В те годы почти в каждой семье дома в каком-нибудь углу, на шкафу или где-то в чулане, пылился старый патефон, которым давно никто не пользовался. Да и зачем? Почти во всех семьях были радиолы или магнитофоны, кому тогда были нужны эти старые музыкальные гробы? Ребята забирали их, кто с согласия родителей, кто без, брали несколько старых пластинок, и вперёд, на джеках в Подрезково. Патефон заводился, ставился на колени съезжающему, и все гурьбой, если позволяла гора, или цепочкой мчались вниз под песни-романсы в исполнении Руслановой или Шульженко. Рано или поздно патефонный диджей падал и патефон разбивался, жалко, бывали и красивые модели, но что ж поделать, понты дороже, опять же, ведь весело было.
Во время одной из поездок я изрядно простудился. Дело в том, что половина ребят ездили кататься в телогрейках и не заморачивались, но поскольку по натуре я пижон, то когда было не очень холодно, ездил в одной фланелевой рубашке, поддевал под неё тёплую майку, и порядок. Девушкам это нравилось, рубашка была красивая, мы много двигались туда и обратно в тёплом вагоне электрички, всё как-то сходило с рук. Но однажды решили выпить после катания, взяли в пристанционном магазине две трёхлитровые банки с гордой этикеткой «Портвейн», лёгкой закуски, пристроились недалеко от магазина и стали отмечать, сначала мне было холодно, потом ничего, освоился, опять же, с портвешком, казалось, что прокатило. Во всяком случае я так думал, оказалось, не совсем. Правда, хворал я недолго, дней пять, потом выздоровел, только кашель остался.

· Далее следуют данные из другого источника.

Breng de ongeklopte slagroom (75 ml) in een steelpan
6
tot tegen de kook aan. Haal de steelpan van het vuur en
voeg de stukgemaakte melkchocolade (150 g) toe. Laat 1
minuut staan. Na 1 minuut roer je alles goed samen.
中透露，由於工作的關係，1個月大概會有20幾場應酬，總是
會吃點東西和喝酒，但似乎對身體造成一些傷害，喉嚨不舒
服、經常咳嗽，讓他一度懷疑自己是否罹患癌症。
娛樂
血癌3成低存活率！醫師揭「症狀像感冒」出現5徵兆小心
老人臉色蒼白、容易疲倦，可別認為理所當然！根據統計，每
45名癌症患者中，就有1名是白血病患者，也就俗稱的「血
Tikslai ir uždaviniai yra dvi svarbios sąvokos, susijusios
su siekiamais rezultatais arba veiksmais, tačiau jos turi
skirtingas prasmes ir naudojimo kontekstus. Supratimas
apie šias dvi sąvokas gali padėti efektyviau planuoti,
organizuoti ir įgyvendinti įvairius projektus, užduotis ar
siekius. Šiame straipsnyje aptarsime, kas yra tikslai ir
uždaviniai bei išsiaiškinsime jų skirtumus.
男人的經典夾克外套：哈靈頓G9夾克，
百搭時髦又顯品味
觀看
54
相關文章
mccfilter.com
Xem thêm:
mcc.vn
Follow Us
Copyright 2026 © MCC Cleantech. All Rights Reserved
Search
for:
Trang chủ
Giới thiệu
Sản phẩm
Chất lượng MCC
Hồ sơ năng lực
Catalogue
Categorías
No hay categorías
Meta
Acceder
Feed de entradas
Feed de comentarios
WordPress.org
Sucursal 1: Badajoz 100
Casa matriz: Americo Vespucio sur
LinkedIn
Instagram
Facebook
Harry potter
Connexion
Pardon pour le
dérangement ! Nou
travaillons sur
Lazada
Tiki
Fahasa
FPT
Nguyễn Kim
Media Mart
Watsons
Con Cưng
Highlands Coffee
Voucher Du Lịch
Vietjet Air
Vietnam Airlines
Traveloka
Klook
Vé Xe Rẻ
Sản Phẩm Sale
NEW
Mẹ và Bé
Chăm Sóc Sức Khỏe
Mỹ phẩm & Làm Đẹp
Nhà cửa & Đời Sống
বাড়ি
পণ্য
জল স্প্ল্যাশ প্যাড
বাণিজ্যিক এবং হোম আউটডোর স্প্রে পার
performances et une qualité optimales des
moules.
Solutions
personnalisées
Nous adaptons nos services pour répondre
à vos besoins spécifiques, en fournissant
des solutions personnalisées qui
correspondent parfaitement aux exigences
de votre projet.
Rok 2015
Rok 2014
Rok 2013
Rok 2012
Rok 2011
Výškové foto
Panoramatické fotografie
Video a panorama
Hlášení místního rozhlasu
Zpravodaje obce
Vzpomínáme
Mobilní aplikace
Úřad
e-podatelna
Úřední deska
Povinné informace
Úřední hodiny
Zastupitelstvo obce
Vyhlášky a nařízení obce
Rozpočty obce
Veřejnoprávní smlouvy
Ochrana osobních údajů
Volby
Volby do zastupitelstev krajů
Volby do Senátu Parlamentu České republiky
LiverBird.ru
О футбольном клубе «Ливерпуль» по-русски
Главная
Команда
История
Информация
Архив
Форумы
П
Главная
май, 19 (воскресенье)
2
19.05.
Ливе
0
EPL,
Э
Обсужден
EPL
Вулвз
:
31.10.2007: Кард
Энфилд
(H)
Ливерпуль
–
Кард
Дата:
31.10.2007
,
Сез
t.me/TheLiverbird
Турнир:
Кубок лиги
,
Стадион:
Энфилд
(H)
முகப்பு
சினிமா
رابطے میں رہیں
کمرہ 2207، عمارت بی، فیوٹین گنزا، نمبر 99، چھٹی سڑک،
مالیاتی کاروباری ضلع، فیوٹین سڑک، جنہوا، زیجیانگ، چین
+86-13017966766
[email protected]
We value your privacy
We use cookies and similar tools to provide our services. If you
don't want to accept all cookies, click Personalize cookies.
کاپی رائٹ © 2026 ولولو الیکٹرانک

В Москве стали открываться молодёжные кафе, сначала в центре «Молодёжное» и «Космос», потом этот процесс стал продвигаться в направлении окраин. Открыли и у нас, рядом со станцией метро «Щербаковская» (бывшая «Мир»), кафе под названием «Лель». Моментально проведённая разведка показала, что в кафе два зала – нижний и верхний. В нижнем зале располагался обычный советский ресторан, с характерным набором напитков, холодных и горячих блюд. А вот на втором – классическое молодёжное кафе советского периода, а это значит, что кухни нет, только бар, а в меню бара из закусок мороженое и какие-то плюшки, кексы, печенье, из напитков слабоалкогольные коктейли, вермут, шампанское. Но нас это вполне устраивало, мы выбрались из подъезда. Летом наше квартирование на скамейках двора нам было вполне по кайфу, но остальные времена года – увы. Если раньше в ненастную погоду любой из нас, когда у него появлялось свободное время и желание увидеть друзей, шёл во второй подъезд восемьдесят девятого дома по проспекту Мира, то теперь он шёл в кафе «Лель». Обычно на улице была очередь, человек на пятнадцать-двадцать, но мы редко стояли в очереди. Подходили к швейцару и говорили, что нас ждут на втором этаже, место зарезервировано, если он начинал расспросы, кто ждёт, отвечали – большая компания. Он махал рукой и пропускал нас в кафе. Если очередь начинала волноваться, швейцар, как правило, говорил следующее: «Да они тут прописаны, наверно, их тут каждый день человек двадцать сидит, одни приходят, другие уходят. А что мы можем поделать?» В этом он был прав, хотя обычно нас было человек восемь-десять. Заказывали по коктейлю, ставили на стол и не пили до самого вечера, если денег было в обрез, брали коктейль на несколько человек, разливали в стаканы, чтобы создать эффект нескольких заказов. Сидели, болтали, играли спичками в бирюльки или в коробок, простую игру. Играется таким образом: кладёшь плашмя коробок, наполненный спичками наполовину, на край стола, картинкой вверх. Далее щелчком пальца коробок надо перевернуть, если коробок переворачивается снова картинкой вверх, это десять очков, если встаёт на «черкаш» – сторону, по которой чиркают спичкой, это пятьдесят, если на самое узкое ребро – сто. А вот если он просто перевернётся на тыльную сторону, ход переходит к следующему игроку. Когда были деньжонки, притаскивали и распивали винишко или водочку, заказывали в баре мороженое, шампанское.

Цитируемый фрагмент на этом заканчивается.